Schematics of the workflow for Western Blot, ELISA and Atlas EV ELISA for protein detection
Summary
Label-free single-particle detection techniques provide the total particle concentration and are not EV-specific. Western blot is widely used to confirm the presence of canonical EV markers such as CD9, CD63, and CD81 through orthogonal affinity- and molecular weight-based detection, but it provides limited quantitative or surface-specific insight into EV populations. In contrast, Atlas EV ELISA measurement of surface markers on intact vesicles enables scalable, quantitative, and biologically interpretable assessment of EV abundance and variation across biofluids and clinical states. Together, these distinctions position Western blot primarily as a confirmatory identity tool, while EV ELISA serves as a more suitable platform for sensitive, reproducible, and cohort-scale EV biomarker measurement.
References
- Welsh, J.A., et al. (2024). Minimal information for studies of extracellular vesicles (MISEV2023). J Extracell Vesicles, 13(2): e12404.

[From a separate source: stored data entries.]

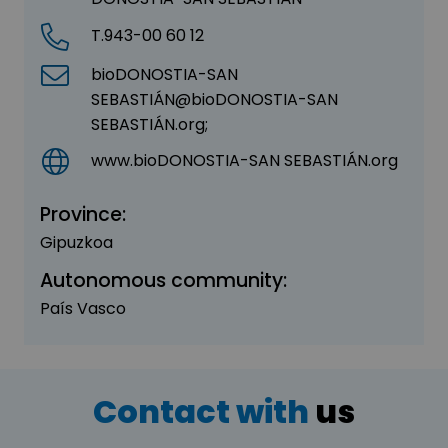
T.943-00 60 12
bioDONOSTIA-SAN
SEBASTIÁN@bioDONOSTIA-SAN
SEBASTIÁN.org;
www.bioDONOSTIA-SAN SEBASTIÁN.org
Province:
Gipuzkoa
Autonomous community:
País Vasco
Contact with
us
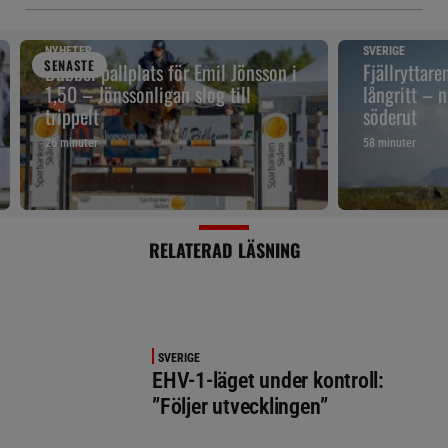
NYHETER
SVERIGE
SENAST
E
Dubbel pallplats för Emil Jönsson i
Fjällryttare
1,50 – Jönssonligan slog till
långritt – 
trippelt
söderut
26 minuter
58 minuter
RELATERAD LÄSNING
SVERIGE
EHV-1-läget under kontroll:
”Följer utvecklingen”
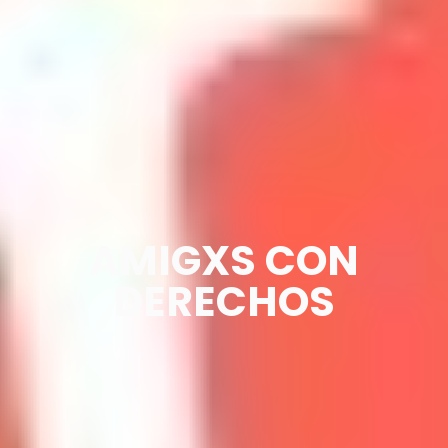
AMIGXS CON
DERECHOS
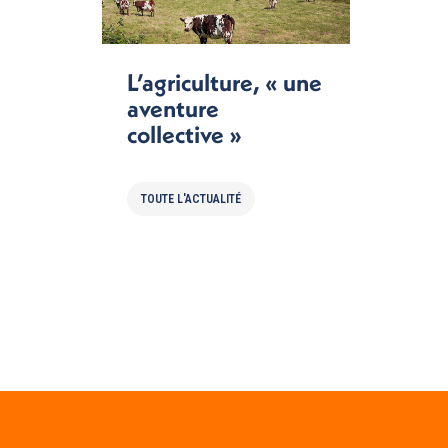
L’agriculture, « une
aventure
collective »
TOUTE L'ACTUALITÉ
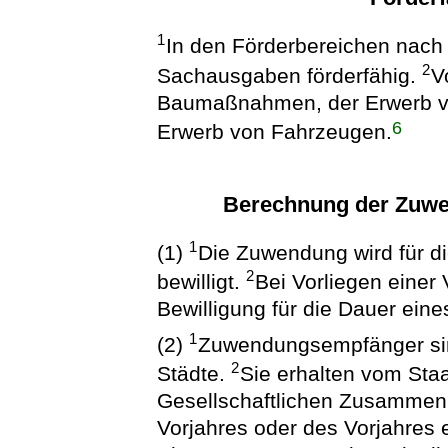
1
In den Förderbereichen nach 
2
Sachausgaben förderfähig.
V
Baumaßnahmen, der Erwerb v
6
Erwerb von Fahrzeugen.
Berechnung der Zuw
1
(1)
Die Zuwendung wird für d
2
bewilligt.
Bei Vorliegen einer 
Bewilligung für die Dauer ein
1
(2)
Zuwendungsempfänger sind
2
Städte.
Sie erhalten vom Staa
Gesellschaftlichen Zusammen
Vorjahres oder des Vorjahres 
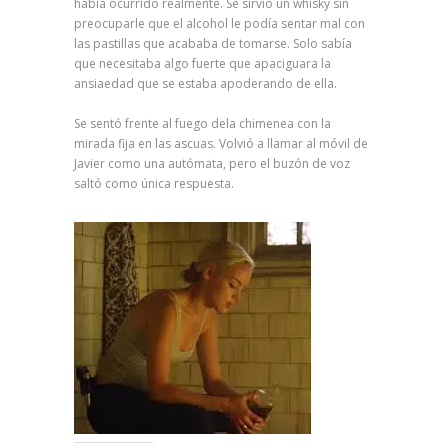
había ocurrido realmente. Se sirvió un whisky sin
preocuparle que el alcohol le podía sentar mal con
las pastillas que acababa de tomarse. Solo sabía
que necesitaba algo fuerte que apaciguara la
ansiaedad que se estaba apoderando de ella.
Se sentó frente al fuego dela chimenea con la
mirada fija en las ascuas. Volvió a llamar al móvil de
Javier como una autómata, pero el buzón de voz
saltó como única respuesta.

- Welsh, J.A., et al. (2017). Extracellular vesicle flow cytometry analysis and standardization. Frontiers in Cell and Developmental Biology, 5: 78.
- Welsh, J.A., et al. (2022). MIFlowCyt-EV: a framework for standardized reporting of extracellular vesicle flow cytometry experiments. Journal of Extracellular Vesicles, 11(2): e12182.
- Mørk, M., et al. (2017). Prospects and limitations of nanoparticle tracking analysis (NTA) in extracellular vesicle research. Journal of Extracellular Vesicles, 6(1): 1305676.
- Davidson, S.M., et al. (2023). Extracellular vesicles and cardiovascular disease: biology and translational opportunities. Cardiovascular Research, 119(5): 1132–1148.
- Kowal, E.J.K., et al. (2017). Extracellular Vesicle Isolation and Analysis by Western Blotting. Methods in Molecular Biology, 1660: 143–152.
- Logozzi, M., et al. (2020). Immunocapture-based ELISA to characterize and quantify exosomes in both cell culture supernatants and body fluids. Methods in Enzymology, 645: 155–180.
- Hartjes, T.A., et al. (2019). Extracellular Vesicle Quantification and Characterization: Common Methods and Emerging Approaches. Bioengineering (Basel), 6(1): 7. PMID: 30654439.
- Ter-Ovanesyan, D., et al. (2024). Identification of markers for the isolation of neuron-specific extracellular vesicles. bioRxiv.